As we dive further into the digital era, concertgoing has become as a la carte and listener-perfected as music consumption itself.
Albums are being ditched for curated playlists, and one-off concerts are increasingly taking a backseat to incredibly successful, corporatized festivals across the world. Instead of waiting to see Kendrick Lamar or Lil Wayne perform solo, you can now see both of them along with 40 or so other artists in the span of one weekend for not much more than the cost of good seats to see each of those two individually.
That’s exactly what Dope Entertainment, a Florida-based hip-hop promotional company, is offering to anyone interested in making the trek to Miami this May for the 2017 edition of the Rolling Loud Festival, whose lineup boasts a venerable who’s who of current hip-hop buzz-hounds.
Kendrick Lamar, Lil Wayne, Future, A$AP Rocky, Travis Scott, Migos, Lil Yachty—seriously, the lineup is insane—are just but a fraction of a performance bill so overwhelming that all I can think of is the amount of incredibly difficult scheduling decisions I’d be forced to make if I end up attending.
There is, however, one thing missing from their lineup: a female presence.
Of the 51 performers listed on the festival flier, only two are female—Harlem-based singer Polly A and adult film star Uma Jolie, who will be doing a DJ set, apparently. Obviously, this is great for those two women, but not exactly a thorough representation of the wealth of talent to be had from rap's current female contributors.

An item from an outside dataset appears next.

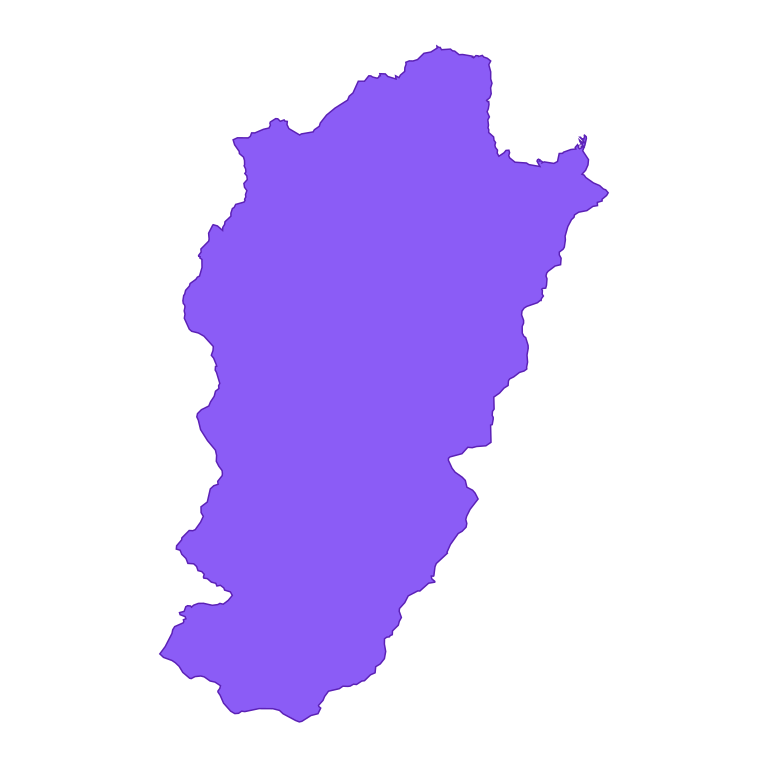 Salistea De Sus, Maramures, Romania
{"feature_id": "2599482B82116466406118", "entity_name": "Salistea De Sus", "entity_type": "district", "adm_level": 2, "iso_a3": "ROU", "parent_name": "Romania", "parent_adm1": "Maramures", "projection": "equal_earth", "projection_center": [24.362, 47.631], "detail": "fine", "context": "isolated", "style": "filled", "palette": "violet", "viewbox_px": 768, "rotation_deg": 0, "n_neighbors": 0, "source": "geoboundaries", "source_scale": "gbopen_adm2", "svg_char_len": 6077}
<svg xmlns="http://www.w3.org/2000/svg" viewBox="0 0 768 768"><path d="M301.9,721.3L311.0,715.5L318.0,713.7L320.7,708.1L318.8,706.5L318.5,705.4L323.0,700.4L324.6,696.5L328.5,691.2L339.3,688.7L342.9,686.2L347.9,686.4L350.2,686.1L353.5,684.2L356.5,684.5L361.7,681.1L364.5,680.7L370.5,674.8L375.1,672.8L375.7,666.7L380.3,663.9L384.4,658.7L385.7,651.5L384.4,644.1L384.5,638.8L386.7,637.2L389.5,636.8L390.1,635.6L392.3,634.7L392.5,630.9L398.3,625.2L399.3,621.3L401.4,617.5L399.2,611.3L399.5,608.5L404.8,602.6L408.2,595.9L417.8,590.9L419.9,591.0L428.6,583.2L434.7,582.2L434.8,581.4L431.7,578.7L431.3,576.1L433.6,576.1L433.9,575.4L435.0,566.7L436.3,563.5L447.4,553.2L447.0,552.2L450.4,544.5L458.2,533.5L462.1,531.3L466.1,527.2L466.8,523.5L465.8,519.4L466.7,516.1L470.1,509.3L478.1,499.0L475.1,493.1L472.6,490.2L466.9,487.2L465.3,480.4L462.2,477.2L455.1,472.2L452.1,468.3L448.4,460.3L448.5,458.3L450.0,456.9L462.0,453.7L467.8,447.3L472.2,447.7L476.6,446.5L485.9,445.8L491.0,442.3L490.6,425.1L492.2,424.6L493.2,419.2L493.2,417.3L492.2,415.4L492.5,411.4L494.1,409.1L493.8,397.1L499.6,393.0L504.0,388.1L508.1,385.5L508.5,380.6L509.8,378.8L513.7,376.9L519.5,372.4L524.1,371.0L526.8,369.0L526.6,367.2L527.6,362.1L527.0,355.1L528.2,348.3L528.1,345.4L525.7,337.6L523.9,336.3L522.3,333.2L522.2,326.4L523.6,323.2L523.6,320.3L521.6,314.9L522.0,311.1L524.1,308.1L526.8,306.4L537.5,302.7L540.1,300.5L541.1,300.5L541.4,298.7L543.4,296.0L542.2,294.2L542.4,290.5L541.7,289.3L542.5,288.5L545.7,288.1L546.5,285.2L547.0,278.8L546.0,276.0L546.7,273.1L548.1,271.3L555.1,266.0L560.6,264.7L561.1,258.2L559.3,254.9L559.3,252.1L563.2,249.1L564.3,247.2L565.4,239.8L565.1,236.2L567.8,226.6L571.5,219.6L574.0,217.3L574.5,214.9L578.7,212.2L586.9,210.6L592.9,206.4L597.5,205.6L597.3,202.4L602.1,201.0L602.1,199.2L606.6,195.5L608.2,192.8L605.7,189.8L603.4,189.0L599.7,185.6L593.4,182.9L585.8,177.5L584.1,175.1L582.0,174.2L585.6,170.3L588.0,164.9L588.5,159.6L582.7,150.8L584.9,145.1L586.4,138.4L586.2,136.7L584.0,134.7L584.6,135.9L583.9,139.0L581.6,138.7L580.6,137.3L580.0,137.3L583.8,141.3L584.0,142.7L582.8,142.9L582.6,142.0L582.1,142.5L579.5,140.1L580.0,141.8L580.8,141.7L580.9,143.1L581.6,142.9L580.9,143.9L582.1,143.7L582.4,146.0L582.8,145.6L583.7,147.0L581.3,146.5L581.7,147.7L579.5,148.7L578.4,147.6L578.8,145.6L577.9,145.7L577.5,144.7L575.2,147.4L575.8,149.0L570.9,149.5L563.5,152.2L562.6,153.3L559.2,153.5L557.5,161.5L553.9,163.4L544.2,161.9L542.2,162.7L542.5,162.0L541.3,161.0L539.5,161.0L540.0,160.3L539.8,159.1L539.6,160.0L538.6,159.2L537.6,159.7L537.0,161.1L539.9,166.5L528.9,164.6L526.5,163.0L515.0,162.2L509.6,157.8L508.7,155.5L509.6,152.7L508.9,150.2L506.0,150.4L504.0,152.8L498.9,156.2L497.2,153.1L497.5,150.1L495.4,147.4L494.9,145.1L495.6,142.6L494.0,140.2L493.6,136.9L488.7,132.5L488.8,129.7L488.0,127.8L488.5,125.1L487.8,119.9L489.4,116.9L487.1,111.7L488.3,108.8L489.0,104.4L488.7,101.5L487.7,101.7L486.6,100.4L489.8,97.7L491.2,93.8L490.6,87.9L492.0,83.3L490.7,79.0L490.7,71.8L488.8,64.7L490.7,61.0L487.4,58.3L483.7,57.0L482.3,55.4L478.6,56.5L478.1,55.8L475.9,55.6L473.7,57.8L472.3,57.1L472.8,56.4L471.5,56.0L462.6,54.5L459.1,54.7L454.7,51.1L452.5,50.8L450.5,49.1L441.5,49.7L440.2,47.4L438.8,47.4L436.9,46.1L437.1,48.1L430.9,52.0L423.9,53.3L417.5,59.6L413.0,61.0L409.2,60.9L405.8,62.3L406.1,64.2L404.9,67.6L404.7,71.4L400.4,75.1L399.0,77.6L395.6,75.8L396.0,79.0L387.8,76.5L385.3,73.9L379.8,73.7L380.3,75.8L379.1,76.0L378.6,77.4L377.2,78.2L372.5,77.0L370.9,75.9L368.8,75.8L364.5,81.2L358.3,81.2L353.0,92.9L349.2,96.2L347.6,100.1L335.1,108.0L326.6,115.0L320.3,123.0L319.3,126.3L314.4,129.7L313.1,131.9L301.4,133.9L299.7,135.0L288.9,128.6L287.0,124.6L287.3,121.4L284.9,121.1L284.1,119.9L280.3,121.3L277.8,118.8L275.7,118.6L270.3,122.0L269.9,123.3L270.4,125.2L269.0,128.0L263.4,129.3L254.9,132.9L251.6,132.9L250.3,136.4L248.2,137.9L237.4,137.8L233.1,139.8L234.6,144.8L239.2,151.4L239.4,153.6L243.5,157.1L244.5,160.5L244.6,164.7L244.1,165.8L245.6,168.9L245.9,171.9L244.8,173.5L246.8,175.8L247.3,179.5L243.9,183.4L244.5,187.3L246.9,190.6L245.5,194.5L245.8,197.0L244.6,199.2L245.1,200.3L244.0,202.1L235.7,204.4L234.1,207.5L232.4,208.5L230.9,213.1L230.9,216.2L225.0,221.7L224.6,224.5L222.8,227.3L222.6,230.4L217.4,225.9L213.2,224.7L212.7,225.2L208.6,233.2L209.1,239.0L208.7,241.1L200.9,249.0L201.1,252.1L198.6,255.4L198.7,256.3L200.1,256.7L199.9,258.0L201.9,259.4L202.0,267.5L199.5,276.1L197.4,277.1L195.9,279.3L190.1,283.5L189.4,286.1L185.6,290.3L184.6,294.4L183.7,295.4L182.9,300.7L183.3,303.5L184.5,304.8L185.0,306.8L184.2,310.9L185.0,314.2L184.3,318.2L189.3,329.2L191.7,331.3L198.4,333.0L204.0,336.2L213.3,346.5L213.0,350.5L211.3,355.3L213.6,358.1L216.3,364.7L216.7,366.2L215.5,366.5L215.2,370.1L216.5,372.4L219.8,383.4L218.6,385.7L218.9,388.5L215.5,391.2L214.2,396.3L210.5,401.9L208.8,406.0L201.4,409.7L197.5,413.6L196.8,416.9L198.3,420.1L200.6,429.7L207.5,440.6L215.4,450.1L216.6,455.4L216.3,461.3L218.7,466.0L222.1,470.6L222.4,473.8L222.2,475.6L217.7,481.3L218.1,484.3L213.8,485.7L210.3,488.9L207.3,502.0L201.0,506.8L201.1,512.6L203.3,516.3L200.6,522.1L195.2,529.7L192.8,530.7L189.2,530.5L181.9,537.8L181.6,539.9L176.6,545.8L176.3,549.1L180.1,550.2L181.8,554.3L186.0,558.5L187.9,563.4L193.7,563.8L196.6,566.5L198.0,570.6L201.8,571.6L204.2,574.3L203.4,577.0L203.8,578.1L207.3,578.6L211.3,582.1L215.8,583.3L216.9,586.0L220.4,585.3L223.8,587.9L224.6,590.1L230.4,591.9L232.3,595.4L228.3,600.3L223.2,604.2L219.9,603.4L217.8,604.6L212.3,605.3L203.5,603.3L198.3,603.4L193.6,605.2L191.5,607.2L190.6,606.0L187.6,605.7L185.8,606.7L184.1,611.4L179.5,612.6L180.1,614.7L185.1,616.6L185.9,618.8L183.4,619.7L183.8,621.7L183.1,622.9L174.7,626.6L172.7,629.8L172.0,633.4L165.2,646.6L159.8,653.9L163.5,657.4L172.0,660.5L175.3,662.7L179.1,666.3L182.8,672.4L189.6,678.2L191.2,678.6L195.0,676.6L200.8,676.0L204.3,676.9L210.1,681.0L215.0,682.1L220.5,685.7L219.8,688.4L217.9,691.1L218.0,692.1L220.1,695.2L223.6,703.2L230.7,711.2L234.8,713.6L238.6,713.3L241.6,711.2L244.8,711.6L259.0,708.6L272.9,708.7L279.5,710.4L283.1,713.8L295.6,720.5L299.3,721.9L301.9,721.3Z" fill="#8b5cf6" stroke="#5b21b6" stroke-width="1.5"/></svg>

I know I’ve made the argument against singling out the gender of female emcees, and from a quality perspective I don’t agree with diversity for the sake of diversity, but that’s exactly my point. There are plenty of popular, fantastic female artists that are plenty deserving of a spot on this lineup... they’re just not there. And it’s not due to a lack of suitable talent to draw from, that’s for sure.
I don't think the festival's organizers made a conscious decision to leave names like Kehlani, Jhené Aiko, Rapsody, Young M.A and countless others off the bill, but when there are over 50 performers booked and less than 5% of that total represents roughly half of the world’s population, there’s a clear disconnect in representation.
With a lineup like this, Rolling Loud has staked its claim as the premiere hip-hop festival in the nation—I can’t think of a festival since Rock The Bells retired that even remotely comes close—but with that distinction comes a responsibility to ensure a broad representation of the culture. It's not like adding Kamaiyah, Princess Nokia, Tink or Dreezy would have turned festivalgoers away from purchasing passes.
As far as the range of sounds and styles incorporated in the festival lineup is concerned, the promoters should be commended. But when it comes to fair (or even realistic) representation of current artists from a gender standpoint, there’s still a lot of work to be done.